The police didn't care. The media didn't care. Without stimuli from the establishment, how would it keep going?
Turns out my skepticism was unfounded — on Sept. 24, the protest had lasted a full week — but my attention to how the police would react was a little prophetic.
On Sept. 24, officers penned in a group of protesters near Union Square using a mobile barrier — "kettling" for regular readers. During that protest, a member of the New York Police Department wearing the white shirt usually worn by officers of high rank — lieutenants, captains, et cetera — used pepper spray on protesters as officers contained them. Then the man, identified in reports as Deputy Inspector Anthony Bologna, walked away, leaving some protesters on the ground, crying.
In one video of the incident, one officer — who had been holding the barrier to keep the protesters contained — can even be seen wiping his eyes and heard saying — kids, cover your eyes — "He fuckin' maced us!"
Since the event, Occupy Wall Street's online profile has significantly increased as the videos rack up an ever-increasing number of hits. Mainstream news outlets have begun to cover the protests with more regularity. The investigation into the incident will be a news gem for the local dailies here in New York.
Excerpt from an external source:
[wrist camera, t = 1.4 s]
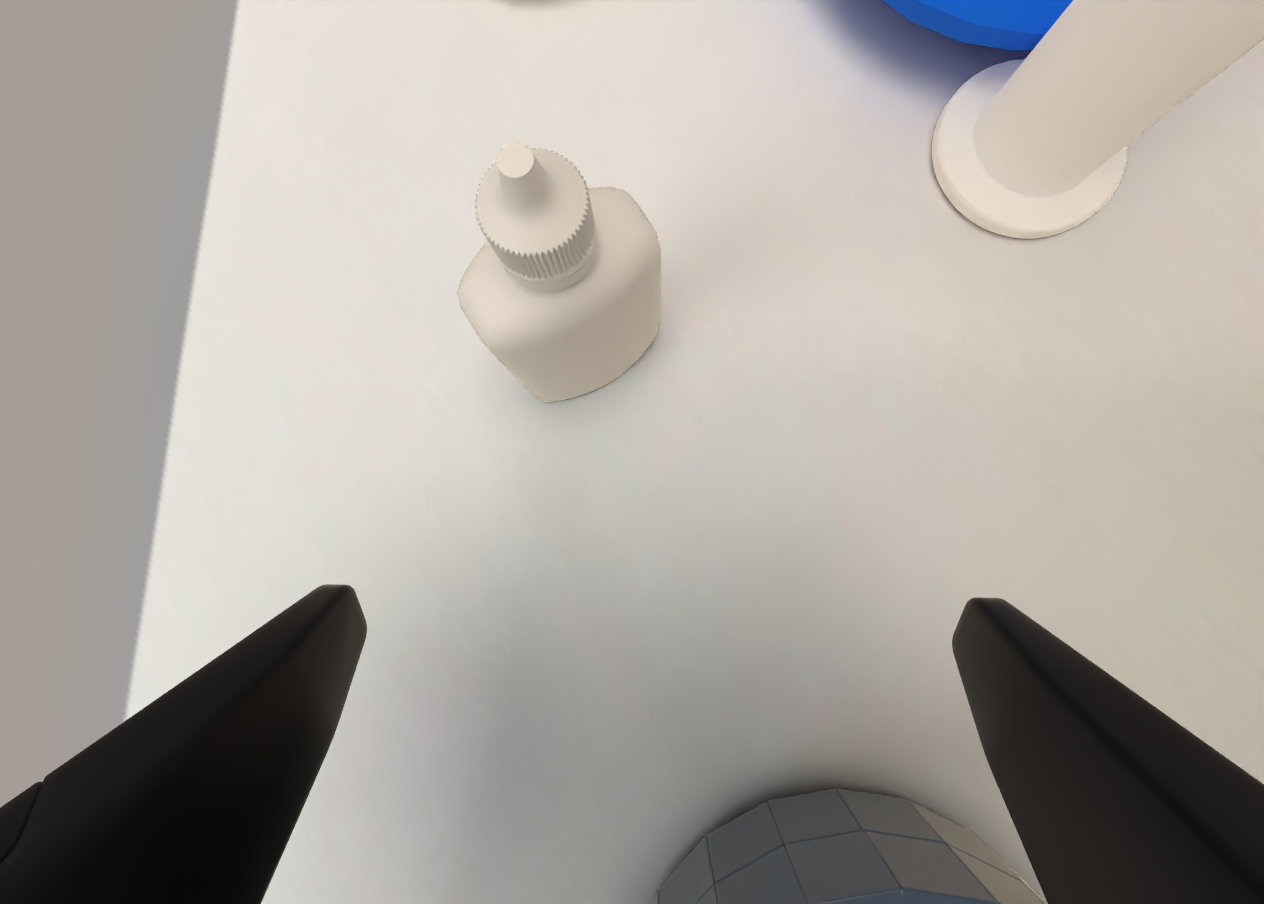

In short, Bologna — if it was that person who used pepper spray on the protesters — appears to have done the protesters a huge favor.
On the protest's official website, protesters collected two YouTube videos of the event, and a third in which those two play side-by-side. The video on the left side of the screen gets the "left" track of a stereo audio feed; the video on the right gets the "right" track. The timecodes are matched up so each frame appears to display the same moment in time from two perspectives.
The New York Daily News has more, reporting that hundreds of people are still involved in the protest headquartered at Zuccotti Park.
"The air," write Christina Boyle and John Doyle, "is redolent of ideological disorganization mixed with the unmistakable smell of unwashed humans."